Since Rhodes purchased the lodge in 2015, his renovations to the property have created a very noticeable increase in occupation at the lodge. As a result of this, the staff has grown from 24-125 people to accommodate their increase in traffic.

Uses 
The Killarney Mountain Lodge offers a large variety of services to accommodate whatever needs their guests have. There are many cabins and dining halls for the guests who are there to spend time in the Killarney outdoors or for those who are there to attend events happening in the Canada House Conference Centre. Many companies choose the lodge as a destination for corporate retreats. Lots of activities are arranged for the guests such as cruises, sailing, team fish fry, kayaking, canoeing, hiking, bonfires, and wilderness excursions.

Canada House

Design 
The log-built convention center was designed by architects from R. Tomè + Associates, structural engineer Strik Baldinelli Minix Ltd, structural mechanic Emcad and log structure design by Murray Arnott design. The goal of the design was to create a structure that is a landmark and representative of Canadian history. The design was inspired by the grandeur of the Fairmont hotels. Despite its large size, the conference centre is still able to blend into its surroundings as if it’s always been there, due to the use of natural materials and the traditional log cabin building style of architecture. The structure is a total of 34000 square feet and the build cost 18 million dollars to complete. Over 500 people were involved from the initial design to the final construction of the conference centre. Rhodes thought it was important to involve the community in the build process.

Construction 
To recognize the history of the First Nations people and the land they were building on, the construction team hired local log crews on Wikwemikong unceded Indian reservation. They worked hard to harvest over 120 tones of white pine trees. Lots of work went into prepping the logs before they could be assembled. “The logs were stripped of bark and seasoned for several weeks before being hand-shaped with a drawknife; then, they were preassembled at the builder’s yard in a process that included tagging, numbering and disassembling the logs. Finally, the tagged logs were trucked to the construction site and assembled”. The construction techniques used in this build are traditional to the Georgian Bay area.

Materials 
The name "Canada House" comes from the fact that it is constructed from materials sourced from all of Canada.

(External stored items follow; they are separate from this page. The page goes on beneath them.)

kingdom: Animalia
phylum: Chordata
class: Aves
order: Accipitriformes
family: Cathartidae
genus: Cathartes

 1000 logs, eastern white pine from Ontario and Quebec and douglas fir from British Columbia
 18-24inch in diameter
 Eastern white pine used for the walls
 Douglas fir used for the roof
 2500 truckloads of gravel from Sudbury Ontario
 15000 hours of masonry work
 2500 Trees and shrubs put in over the landscape
 Pink granite from the Canadian shield
 White quartz from La Cloche Mountain Range
 Stone from Owen Sound, Ontario and Wiarton, Ontario
 Over 1000 cubed meters of concrete

Use 
The conference centre consists of many rooms designed to host parties of 25 to 250 people. There are five grand halls for larger gatherings used for conferences, weddings, special dinners, banquets or classes. Most of the halls have their own fireplace and bar. Additionally, there are eight smaller meeting rooms for more intimate gatherings. Any of the spaces can be tailored to the needs of the user due to the large size of the rooms tables and chairs can be arranged in a variety of setups. From the two halls on the ground floor of the building, patios lead outside with views of Georgian Bay and the beautiful Killarney landscape. These halls have high ceilings that allow visitors to see the exposed handcrafted log structure. Canada House also has a commercial kitchen used to prepare meals for the guests and for dinners that are hosted in the conference centre. As a way to connect the building to the community, each of the rooms is named after local historical figures, locations or events such as Hole-in-the-wall, Group of Seven, Granite Ridge and Silver Peaks. Lots of indigenous artwork is also hung in the conference centre, most of it done by James Simon Mishibinijima.